### Passage ###
A Saudi official, not authorized to speak publicly, told Reuters that the king had ordered an internal investigation based on information from the joint team in Istanbul.

Asked when the public prosecutor could make an announcement, the official said: “He was instructed to work quickly.”

Britain expects Riyadh to provide “a complete and detailed response” to questions over Khashoggi’s disappearance, Prime Minister Theresa May’s spokesman said on Monday.

Saudi Arabia has responded to Western statements by saying it would retaliate against any pressure or economic sanctions “with greater action”, and Arab allies rallied to support it, setting up a potential showdown between the world’s top oil exporter and its main Western allies.

King Salman and Turkish President Tayyip Erdogan spoke by telephone on Sunday evening and stressed the importance of the two countries creating a joint group as part of the probe.

Broadcaster CNN Turk reported on Monday that the Saudi team had arrived at Istanbul police headquarters.

ECONOMIC IMPACT

The Saudi riyal fell to its lowest in two years and its international bond prices slipped over fears that foreign investment inflows could shrink amid international pressure.

The Saudi stock market had tumbled 7.2 percent over the previous two trading days but rebounded 2 percent on Monday.

Foreign capital is key to Saudi plans for economic diversification and job creation.

But concern over the disappearance has seen media organizations and a growing number of attendees pull out of a “Davos in the Desert” investment conference set for Oct. 23-25, which has become the biggest show for investors to promote Saudi Crown Prince Mohammed bin Salman’s reform vision.
### Data section ###
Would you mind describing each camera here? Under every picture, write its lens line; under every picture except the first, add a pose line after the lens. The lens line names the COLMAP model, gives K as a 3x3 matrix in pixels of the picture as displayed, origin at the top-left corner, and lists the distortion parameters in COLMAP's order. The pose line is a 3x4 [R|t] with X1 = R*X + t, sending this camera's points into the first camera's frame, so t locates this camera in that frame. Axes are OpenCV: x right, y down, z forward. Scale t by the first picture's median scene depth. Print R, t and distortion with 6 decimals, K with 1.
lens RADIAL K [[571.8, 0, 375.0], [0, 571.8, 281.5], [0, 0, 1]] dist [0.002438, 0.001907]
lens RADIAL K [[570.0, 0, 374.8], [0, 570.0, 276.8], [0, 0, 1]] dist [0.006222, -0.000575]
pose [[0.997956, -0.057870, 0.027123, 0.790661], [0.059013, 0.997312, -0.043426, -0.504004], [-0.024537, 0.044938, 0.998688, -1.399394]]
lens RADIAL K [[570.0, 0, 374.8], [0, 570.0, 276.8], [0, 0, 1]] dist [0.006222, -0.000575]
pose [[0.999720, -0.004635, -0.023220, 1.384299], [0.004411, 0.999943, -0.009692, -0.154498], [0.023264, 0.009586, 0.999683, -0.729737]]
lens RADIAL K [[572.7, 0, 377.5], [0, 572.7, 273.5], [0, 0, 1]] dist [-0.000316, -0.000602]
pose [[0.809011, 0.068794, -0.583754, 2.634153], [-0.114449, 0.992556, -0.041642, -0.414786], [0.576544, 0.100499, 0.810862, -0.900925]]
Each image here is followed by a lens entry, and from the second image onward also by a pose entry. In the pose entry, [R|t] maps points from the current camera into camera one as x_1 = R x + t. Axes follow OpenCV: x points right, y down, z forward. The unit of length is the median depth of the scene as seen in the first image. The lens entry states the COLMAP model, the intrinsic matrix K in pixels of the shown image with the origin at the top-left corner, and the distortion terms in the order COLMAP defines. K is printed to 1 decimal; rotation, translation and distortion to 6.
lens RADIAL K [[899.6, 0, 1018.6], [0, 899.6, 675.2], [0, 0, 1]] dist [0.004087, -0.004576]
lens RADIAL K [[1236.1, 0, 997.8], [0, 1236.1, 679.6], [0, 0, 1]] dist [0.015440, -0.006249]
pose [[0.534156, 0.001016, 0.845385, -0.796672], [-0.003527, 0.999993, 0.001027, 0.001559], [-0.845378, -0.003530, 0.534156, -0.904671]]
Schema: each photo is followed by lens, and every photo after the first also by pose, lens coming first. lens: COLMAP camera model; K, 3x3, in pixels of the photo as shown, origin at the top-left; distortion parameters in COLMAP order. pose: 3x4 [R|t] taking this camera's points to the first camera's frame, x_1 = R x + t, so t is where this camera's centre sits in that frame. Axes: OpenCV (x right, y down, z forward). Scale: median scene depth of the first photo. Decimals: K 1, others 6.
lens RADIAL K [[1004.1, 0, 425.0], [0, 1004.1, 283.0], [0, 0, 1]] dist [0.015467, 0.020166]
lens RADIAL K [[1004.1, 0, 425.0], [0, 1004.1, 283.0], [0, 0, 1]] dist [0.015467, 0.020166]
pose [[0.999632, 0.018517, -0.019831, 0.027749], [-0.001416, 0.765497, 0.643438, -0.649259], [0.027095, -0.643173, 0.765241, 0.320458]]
###
■ Problems to solve ■
1. By how much did the Saudi stock market rebound on Monday, according to the news passage?
2. List every person mentioned by name in the news passage.

■ Responses ■
1. 2 percent

2.
Khashoggi
Theresa May
King Salman
Tayyip Erdogan
Mohammed bin Salman